Assigned task:
Every line of the listing that contains the word "Westpark" is to be copied out.

Data for analysis:
-- Opening Marker --

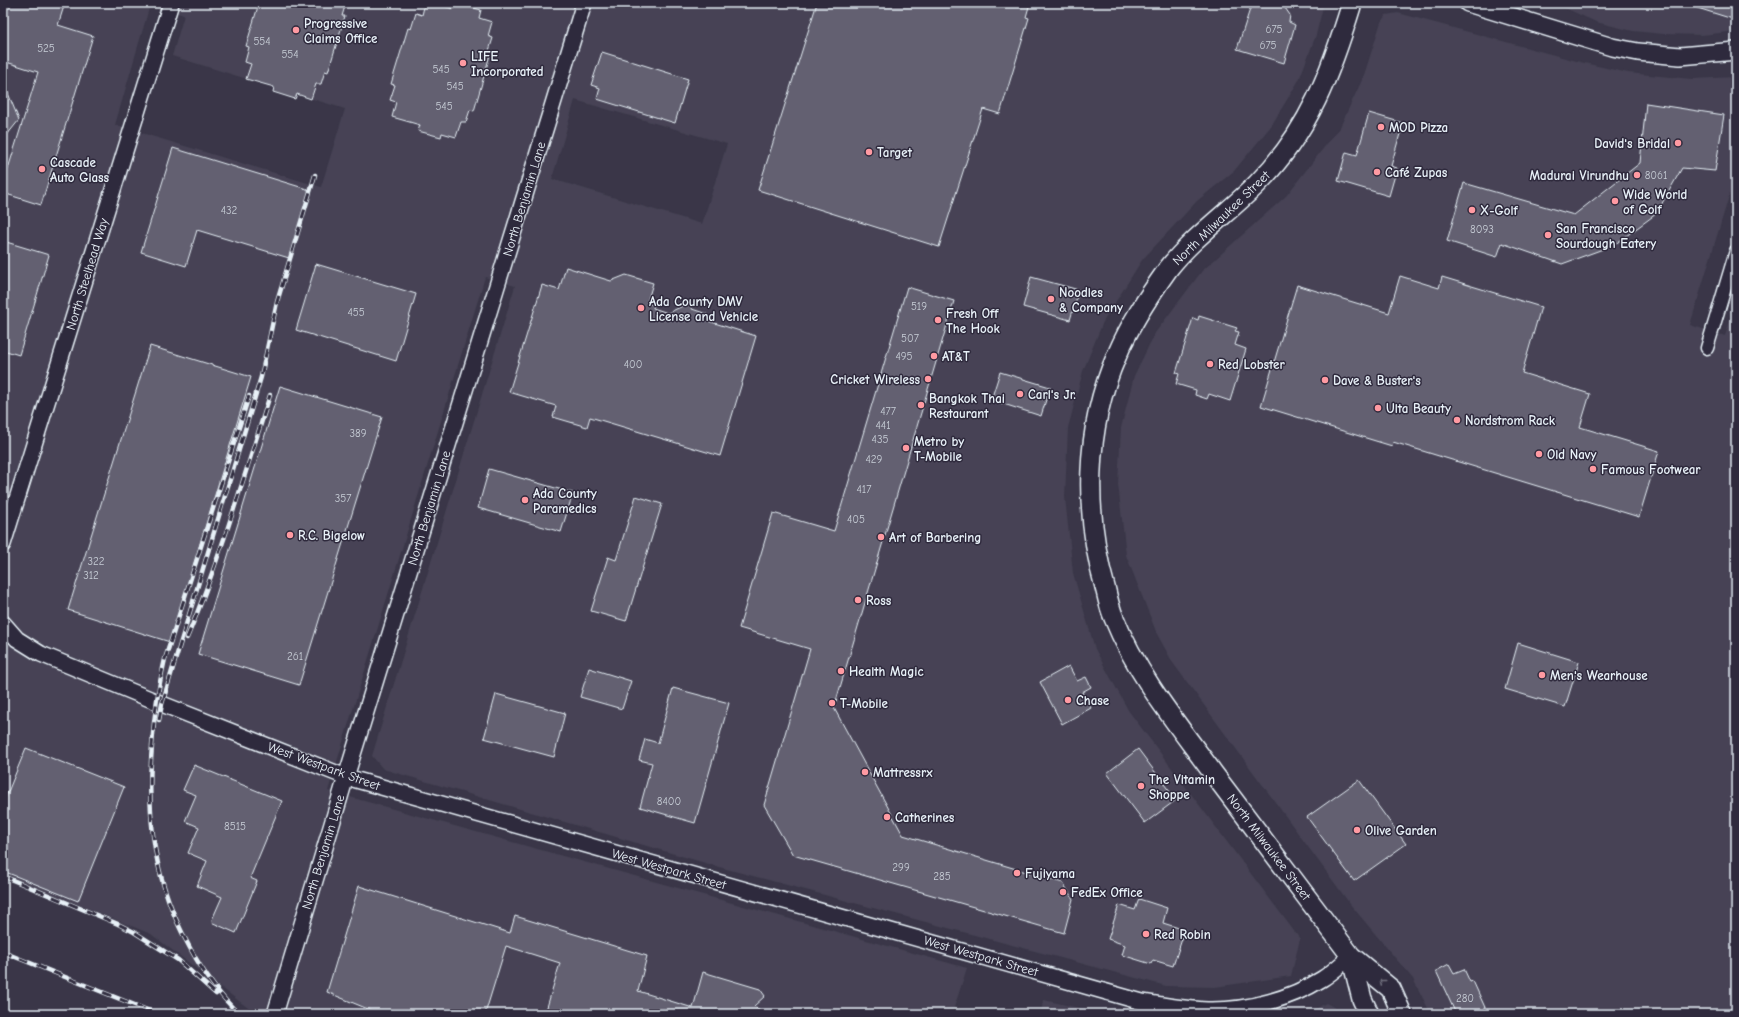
<svg xmlns="http://www.w3.org/2000/svg" width="1739" height="1017" font-family="'Comic Neue',sans-serif">
  <rect width="100%" height="100%" fill="#3a3648"/>
  <filter id="ink" filterUnits="userSpaceOnUse"><feTurbulence type="fractalNoise" baseFrequency=".025" numOctaves="2"/><feDisplacementMap in="SourceGraphic" scale="8" xChannelSelector="R" yChannelSelector="G"/><feConvolveMatrix kernelMatrix="1 2 1 2 8 2 1 2 1" color-interpolation-filters="sRGB"/></filter>
  <g filter="url(#ink)">
    <!-- built -->
    <path fill="#464354" fill-rule="evenodd" d="M3 3H1324L1316 35 1299 80 1271 126 1234 171 1197 201 1142 260 1103 322 1083 371 1068 428 1065 497 1073 573 1095 649 1128 710 1300 939 1291 976 1215 987 1166 986 719 867 383 769 372 756 515 286 485 277 328 791 967 968 952 1014H256L151 934 3 874ZM150 5 184 15 172 56 345 109 321 187 115 125ZM575 100 727 144 702 224 552 179Z
      M1554 3H1736V31L1702 35 1663 34 1633 31 1596 22Z
      M1398 13 1580 62 1628 73 1692 79 1736 77V173L1690 325 1725 336 1736 302V1014H1431L1413 979 1350 904 1173 663 1157 634 1126 555 1118 484 1121 428 1134 376 1155 333 1202 271 1286 196 1340 127 1363 78 1381 22 1386 15Z
      M1044 1000 1105 1014H1040Z
      M1326 1003 1346 1014H1307Z"/>
    <!-- building -->
    <path fill="#636171" stroke="#e8f1f8" d="M3 3H65L58 25 93 36 41 205 3 193V185L38 72 3 61Z
      M259 3H346L342 16H345L328 72 325 71 321 84H316L311 99 297 94 295 99 273 92 274 87 246 79 251 64 245 62 249 47 246 46Z
      M425 3H433L454 9 457 3 481 10 479 18 492 22 488 36 493 38 488 54 490 55 474 111 470 110 466 122H461L456 137 442 133 441 137 418 131 420 125 392 117 396 102 390 100 395 85 391 84 408 28 411 29 416 13 422 15Z
      M817 3H1030L1026 17 1029 18 1000 114 983 109 939 247 758 190Z
      M1252 3H1276L1283 5 1290 15 1289 22 1295 25 1284 63 1237 49Z
      M1692 3H1736V20L1691 6Z
      M602 52 688 79 675 123 597 99 600 88 591 85Z
      M3 81 19 120 3 140Z
      M1646 103 1724 115 1715 171 1682 168 1656 214 1614 245 1562 264 1502 243 1497 257 1447 241 1464 183 1574 215 1640 163Z
      M1369 113 1403 123 1391 166 1397 168 1389 196 1338 181 1346 152 1357 155Z
      M173 148 310 190 289 258 197 230 186 266 141 252Z
      M3 241 49 255 19 355 3 350Z
      M316 264 416 294 396 361 296 330Z
      M566 267 611 281 626 275 653 283 647 303 654 305 653 308 668 313 695 300 692 309 707 314 705 320 756 336 720 456 590 417 587 427 553 417 556 406 509 392 542 285 559 290Z
      M1400 276 1439 288 1442 277 1541 307 1522 373 1590 394 1580 427 1659 451 1639 517 1393 442 1392 446 1261 406 1297 285 1389 313Z
      M1031 277 1079 290 1070 320 1023 307Z
      M907 287 954 301 834 708 903 835 1063 883 1073 899 1064 933 793 855 764 805 810 649 739 628 773 513 834 531Z
      M1199 316 1237 328 1235 331 1239 332 1235 345 1246 349 1230 401 1209 394 1207 399 1195 395 1196 390 1176 384 1179 374 1176 373 1193 318 1198 320Z
      M150 346 251 377 170 642 68 610Z
      M1000 372 1050 387 1041 416 991 400Z
      M280 386 382 417 299 685 198 654Z
      M489 469 573 493 561 532 478 508Z
      M636 496 662 504 626 621 591 611 608 557 616 560Z
      M1518 643 1579 662 1565 707 1505 689Z
      M1069 666 1077 681 1086 677 1091 687 1082 692 1091 708 1062 724 1040 682Z
      M589 668 631 681 622 709 580 697Z
      M673 688 729 703 695 823 640 807 652 763 639 760 645 739 658 743Z
      M496 694 565 713 554 757 484 738Z
      M26 748 124 787 78 901 3 871V804Z
      M1138 749 1176 800 1145 823 1107 773Z
      M194 765 282 801 250 878 257 881 236 933 211 922 222 897 197 886 207 861 188 853 199 827 185 821 196 795 183 790Z
      M1359 780 1406 844 1354 881 1307 817Z
      M359 886 510 933 515 916 647 956 638 991 693 1008 703 972 760 989 765 996 754 1006 763 1014H545L560 963 506 946 485 1014H380L327 992Z
      M1139 899 1167 908 1163 923 1185 930 1173 966 1153 960 1151 964 1122 955 1125 945 1108 939 1119 905 1135 910Z
      M1449 964 1454 973 1464 969 1470 982 1473 981 1488 1014H1456L1436 971Z"/>
    <g fill="none" stroke-linecap="round" stroke-linejoin="round">
      <!-- minor casing -->
      <g stroke="#e8f1f8" stroke-width="15">
        <path id="minor" d="M1707 348 1736 251"/>
      </g>
      <!-- tertiary casing -->
      <g stroke="#e8f1f8" stroke-width="18">
        <path id="tertiary" d="M3 544 171 3
          M3 623 17 639 41 654 162 704 346 777 1142 1002C1165 1005 1188 1010 1212 1010 1249 1010 1290 999 1322 979 1332 973 1341 964 1351 956
          M275 1014 346 777 584 3"/>
      </g>
      <!-- secondary casing -->
      <g stroke="#e8f1f8" stroke-width="20">
        <path id="secondary" d="M1468 3 1612 47 1638 52 1680 56 1736 51"/>
      </g>
      <!-- primary casing -->
      <g stroke="#e8f1f8" stroke-width="22">
        <path id="primary" d="M1352 3C1331 72 1309 132 1257 184 1228 213 1193 237 1168 269 1148 297 1130 324 1117 355 1084 429 1084 515 1106 591 1108 600 1110 609 1114 618 1137 675 1177 724 1213 773 1259 834 1305 895 1351 956L1391 989 1402 1014
          M1351 956 1362 999 1369 1014"/>
      </g>
      <!-- minor -->
      <use href="#minor" stroke="#2f2a3d" stroke-width="12"/>
      <!-- tertiary -->
      <use href="#tertiary" stroke="#2f2a3d" stroke-width="15"/>
      <!-- secondary -->
      <use href="#secondary" stroke="#2f2a3d" stroke-width="17"/>
      <!-- primary -->
      <use href="#primary" stroke="#2f2a3d" stroke-width="19"/>
      <!-- rail casing -->
      <g stroke="#e8f1f8" stroke-width="4.5">
        <path id="rail" d="M187 638C220 559 244 477 270 395
          M159 720 162 704 261 377 277 302 315 175
          M3 876 118 924 134 932 178 960 216 994
          M3 952 157 1014
          M239 1014C219 995 203 972 190 948 154 882 146 820 152 746 154 715 158 688 165 659L249 396"/>
      </g>
      <!-- rail -->
      <use href="#rail" stroke="#2f2a3d" stroke-width="3" stroke-dasharray="9" stroke-linecap="butt"/>
    </g>
    <!-- one-way arrows -->
    <defs><path id="oneway-chevron" d="M-2-3.5L2.5 0L-2 3.5" fill="none" stroke-width="1.6" stroke-linecap="round" stroke-linejoin="round"/></defs>
    <use stroke="#70707e" href="#oneway-chevron" transform="translate(1382 982) rotate(-141)"/>
  </g>
  <!-- markers -->
  <g fill="#ff9aa2" stroke="#2f2a3d" stroke-width="1.5">
    <circle cx="296" cy="30" r="4"/>
    <circle cx="463" cy="63" r="4"/>
    <circle cx="1381" cy="127" r="4"/>
    <circle cx="1678" cy="143" r="4"/>
    <circle cx="869" cy="152" r="4"/>
    <circle cx="42" cy="169" r="4"/>
    <circle cx="1377" cy="172" r="4"/>
    <circle cx="1637" cy="175" r="4"/>
    <circle cx="1615" cy="201" r="4"/>
    <circle cx="1472" cy="210" r="4"/>
    <circle cx="1548" cy="235" r="4"/>
    <circle cx="1051" cy="299" r="4"/>
    <circle cx="641" cy="308" r="4"/>
    <circle cx="938" cy="320" r="4"/>
    <circle cx="934" cy="356" r="4"/>
    <circle cx="1210" cy="364" r="4"/>
    <circle cx="928" cy="379" r="4"/>
    <circle cx="1325" cy="380" r="4"/>
    <circle cx="1020" cy="394" r="4"/>
    <circle cx="921" cy="405" r="4"/>
    <circle cx="1378" cy="408" r="4"/>
    <circle cx="1457" cy="420" r="4"/>
    <circle cx="906" cy="448" r="4"/>
    <circle cx="1539" cy="454" r="4"/>
    <circle cx="1593" cy="469" r="4"/>
    <circle cx="525" cy="500" r="4"/>
    <circle cx="290" cy="535" r="4"/>
    <circle cx="881" cy="537" r="4"/>
    <circle cx="858" cy="600" r="4"/>
    <circle cx="841" cy="671" r="4"/>
    <circle cx="1542" cy="675" r="4"/>
    <circle cx="1068" cy="700" r="4"/>
    <circle cx="832" cy="703" r="4"/>
    <circle cx="865" cy="772" r="4"/>
    <circle cx="1141" cy="786" r="4"/>
    <circle cx="887" cy="817" r="4"/>
    <circle cx="1357" cy="830" r="4"/>
    <circle cx="1017" cy="873" r="4"/>
    <circle cx="1063" cy="892" r="4"/>
    <circle cx="1146" cy="934" r="4"/>
  </g>
  <g text-anchor="middle" dominant-baseline="central" stroke-width="3" stroke-linejoin="round" paint-order="stroke">
    <!-- number labels -->
    <g font-size="11" fill="#c7cdd6">
      <text x="1274" y="29">675</text>
      <text x="262" y="41">554</text>
      <text x="1268" y="45">675</text>
      <text x="46" y="48">525</text>
      <text x="290" y="54">554</text>
      <text x="441" y="69">545</text>
      <text x="455" y="86">545</text>
      <text x="444" y="106">545</text>
      <text x="1656" y="175">8061</text>
      <text x="229" y="210">432</text>
      <text x="1482" y="229">8093</text>
      <text x="919" y="306">519</text>
      <text x="356" y="312">455</text>
      <text x="910" y="338">507</text>
      <text x="904" y="356">495</text>
      <text x="633" y="364">400</text>
      <text x="888" y="411">477</text>
      <text x="883" y="425">441</text>
      <text x="358" y="433">389</text>
      <text x="880" y="439">435</text>
      <text x="874" y="459">429</text>
      <text x="864" y="489">417</text>
      <text x="343" y="498">357</text>
      <text x="856" y="519">405</text>
      <text x="96" y="561">322</text>
      <text x="91" y="575">312</text>
      <text x="295" y="656">261</text>
      <text x="669" y="801">8400</text>
      <text x="235" y="826">8515</text>
      <text x="901" y="867">299</text>
      <text x="942" y="876">285</text>
      <text x="1465" y="998">280</text>
    </g>
    <!-- poi labels -->
    <g font-size="13" font-weight="bold" fill="#e8f1f8" stroke="#2f2a3d" text-anchor="start">
      <text x="304" y="23">Progressive<tspan x="304" dy="15">Claims Office</tspan></text>
      <text x="471" y="56">LIFE<tspan x="471" dy="15">Incorporated</tspan></text>
      <text x="1389" y="127">MOD Pizza</text>
      <text x="1670" y="143" text-anchor="end">David's Bridal</text>
      <text x="877" y="152">Target</text>
      <text x="50" y="162">Cascade<tspan x="50" dy="15">Auto Glass</tspan></text>
      <text x="1385" y="172">Café Zupas</text>
      <text x="1629" y="175" text-anchor="end">Madurai Virundhu</text>
      <text x="1623" y="194">Wide World<tspan x="1623" dy="15">of Golf</tspan></text>
      <text x="1480" y="210">X-Golf</text>
      <text x="1556" y="228">San Francisco<tspan x="1556" dy="15">Sourdough Eatery</tspan></text>
      <text x="1059" y="292">Noodles<tspan x="1059" dy="15">&amp; Company</tspan></text>
      <text x="649" y="301">Ada County DMV<tspan x="649" dy="15">License and Vehicle</tspan></text>
      <text x="946" y="313">Fresh Off<tspan x="946" dy="15">The Hook</tspan></text>
      <text x="942" y="356">AT&amp;T</text>
      <text x="1218" y="364">Red Lobster</text>
      <text x="920" y="379" text-anchor="end">Cricket Wireless</text>
      <text x="1333" y="380">Dave &amp; Buster's</text>
      <text x="1028" y="394">Carl's Jr.</text>
      <text x="929" y="398">Bangkok Thai<tspan x="929" dy="15">Restaurant</tspan></text>
      <text x="1386" y="408">Ulta Beauty</text>
      <text x="1465" y="420">Nordstrom Rack</text>
      <text x="914" y="441">Metro by<tspan x="914" dy="15">T-Mobile</tspan></text>
      <text x="1547" y="454">Old Navy</text>
      <text x="1601" y="469">Famous Footwear</text>
      <text x="533" y="493">Ada County<tspan x="533" dy="15">Paramedics</tspan></text>
      <text x="298" y="535">R.C. Bigelow</text>
      <text x="889" y="537">Art of Barbering</text>
      <text x="866" y="600">Ross</text>
      <text x="849" y="671">Health Magic</text>
      <text x="1550" y="675">Men's Wearhouse</text>
      <text x="1076" y="700">Chase</text>
      <text x="840" y="703">T-Mobile</text>
      <text x="873" y="772">Mattressrx</text>
      <text x="1149" y="779">The Vitamin<tspan x="1149" dy="15">Shoppe</tspan></text>
      <text x="895" y="817">Catherines</text>
      <text x="1365" y="830">Olive Garden</text>
      <text x="1025" y="873">Fujiyama</text>
      <text x="1071" y="892">FedEx Office</text>
      <text x="1154" y="934">Red Robin</text>
    </g>
    <!-- street labels -->
    <g font-size="13" fill="#e8f1f8" stroke="#2f2a3d">
      <text transform="translate(524 199) rotate(-73)">North Benjamin Lane</text>
      <text transform="translate(1221 218) rotate(-44)">North Milwaukee Street</text>
      <text transform="translate(87 274) rotate(-73)">North Steelhead Way</text>
      <text transform="translate(429 508) rotate(-73)">North Benjamin Lane</text>
      <text transform="translate(324 766) rotate(20)">West Westpark Street</text>
      <text transform="translate(1269 847) rotate(53)">North Milwaukee Street</text>
      <text transform="translate(323 852) rotate(-73)">North Benjamin Lane</text>
      <text transform="translate(669 869) rotate(16)">West Westpark Street</text>
      <text transform="translate(981 956) rotate(16)">West Westpark Street</text>
    </g>
  </g>
  <!-- margin -->
  <rect width="1739" height="1017" fill="none" stroke="#2f2a3d" stroke-width="16"/>
  <rect x="8" y="8" width="1723" height="1001" fill="none" stroke="#e8f1f8" stroke-width="1.5" filter="url(#ink)"/>
</svg>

-- Closing Marker --

Result below:
      <text transform="translate(324 766) rotate(20)">West Westpark Street</text>
      <text transform="translate(669 869) rotate(16)">West Westpark Street</text>
      <text transform="translate(981 956) rotate(16)">West Westpark Street</text>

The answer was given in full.